Für die Positionierung (nicht nur bei Google) sind externe Links und deren Linktext sehr bedeutsam. Google und Co. sehen eine Webseite als relevant für ein bestimmtes Keyword an, wenn von vielen Webseiten genau mit diesem Keyword verlinkt wird. Die so häufig verlinkte Webseite kann sogar zu einem Platz Eins bei Google kommen, selbst wenn der Linktext gar nicht auf der Webseite vorkommt.

Man spricht dann von Google Bombing, wenn man diesen Ranking-Mechanismus gezielt einsetzt, um eine kritische Aufmerksamkeit zu erzielen.

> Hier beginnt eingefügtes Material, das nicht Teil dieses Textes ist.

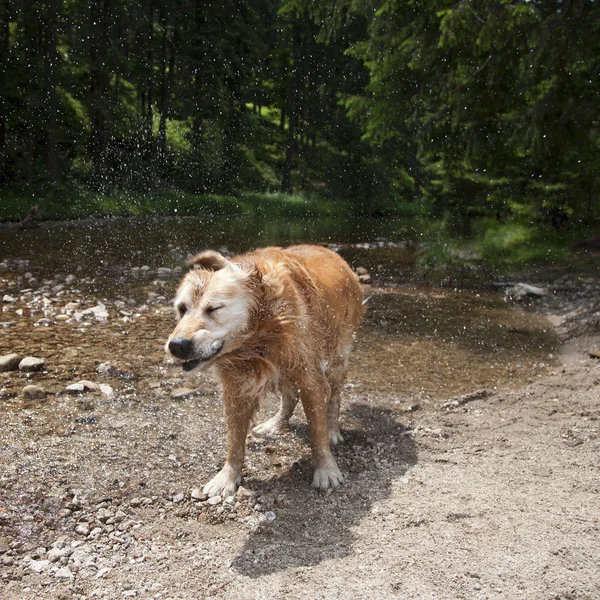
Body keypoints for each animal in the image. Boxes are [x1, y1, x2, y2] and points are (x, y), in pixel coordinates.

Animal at [165, 245, 364, 497]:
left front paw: (326, 470)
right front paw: (227, 477)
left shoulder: (309, 374)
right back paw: (275, 424)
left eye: (214, 309)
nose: (177, 345)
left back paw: (333, 429)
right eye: (181, 309)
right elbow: (234, 439)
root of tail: (334, 254)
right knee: (290, 396)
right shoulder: (237, 386)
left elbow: (317, 432)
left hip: (338, 354)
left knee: (335, 394)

So wurde im Jahre 2006 eine Webseite über den amerikanischen Präsidenten mit “miserable failure” so häufig verlinkt, dass diese Webseite für diesen Begriff – den man am besten mit “kläglich gescheitert” übersetzt – auf Platz Eins von Google platziert war.

Man könnte Google Bombing natürlich mit viel Aufwand dafür einsetzen, Konkurrenzwebsites mit negativen oder kritischen Begriffen zu kennzeichnen. Solches Vorgehen könnte aber wettbewerbsrechtliche Probleme nach sich ziehen.